(Saved entries)
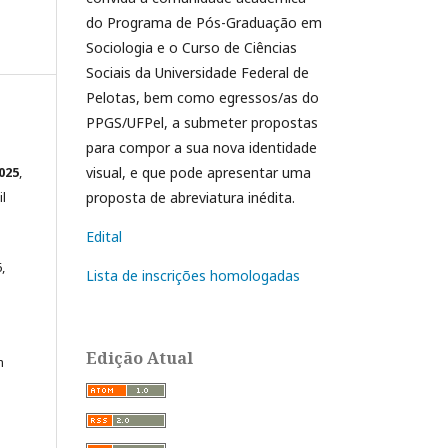
do Programa de Pós-Graduação em
Sociologia e o Curso de Ciências
Sociais da Universidade Federal de
Pelotas, bem como egressos/as do
PPGS/UFPel, a submeter propostas
para compor a sua nova identidade
visual, e que pode apresentar uma
025
,
proposta de abreviatura inédita.
l
Edital
,
Lista de inscrições homologadas
e
Edição Atual
m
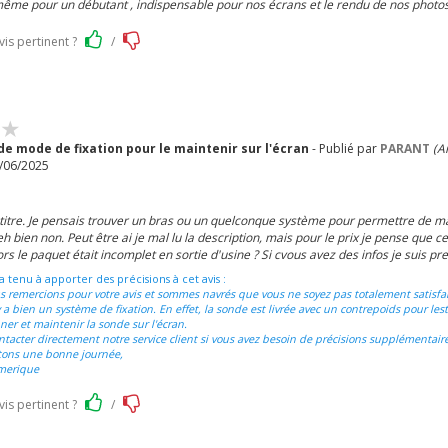
r même pour un débutant , indispensable pour nos écrans et le rendu de nos photos 
vis pertinent ?
/
de mode de fixation pour le maintenir sur l'écran
- Publié par
PARANT
(A
/06/2025
 titre. Je pensais trouver un bras ou un quelconque système pour permettre de ma
eh bien non. Peut être ai je mal lu la description, mais pour le prix je pense que ce
s le paquet était incomplet en sortie d'usine ? Si cvous avez des infos je suis pr
a tenu à apporter des précisions à cet avis :
s remercions pour votre avis et sommes navrés que vous ne soyez pas totalement satisfai
 y a bien un système de fixation. En effet, la sonde est livrée avec un contrepoids pour les
nner et maintenir la sonde sur l'écran.
ntacter directement notre service client si vous avez besoin de précisions supplémentaire
tons une bonne journée,
merique
vis pertinent ?
/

→ What to work on
Turn the lines of the listing from the line with "r même pour" to the line with "nner et maintenir la sonde sur l'écran.", both included, into a JSON list of strings with one string per line, leaving out any blank lines.

→ Solution for this problem
[
  "r même pour un débutant , indispensable pour nos écrans et le rendu de nos photos ",
  "vis pertinent ?",
  "/",
  "de mode de fixation pour le maintenir sur l'écran",
  "- Publié par",
  "PARANT",
  "(A",
  "/06/2025",
  " titre. Je pensais trouver un bras ou un quelconque système pour permettre de ma",
  "eh bien non. Peut être ai je mal lu la description, mais pour le prix je pense que ce",
  "s le paquet était incomplet en sortie d'usine ? Si cvous avez des infos je suis pr",
  "a tenu à apporter des précisions à cet avis :",
  "s remercions pour votre avis et sommes navrés que vous ne soyez pas totalement satisfai",
  " y a bien un système de fixation. En effet, la sonde est livrée avec un contrepoids pour les",
  "nner et maintenir la sonde sur l'écran."
]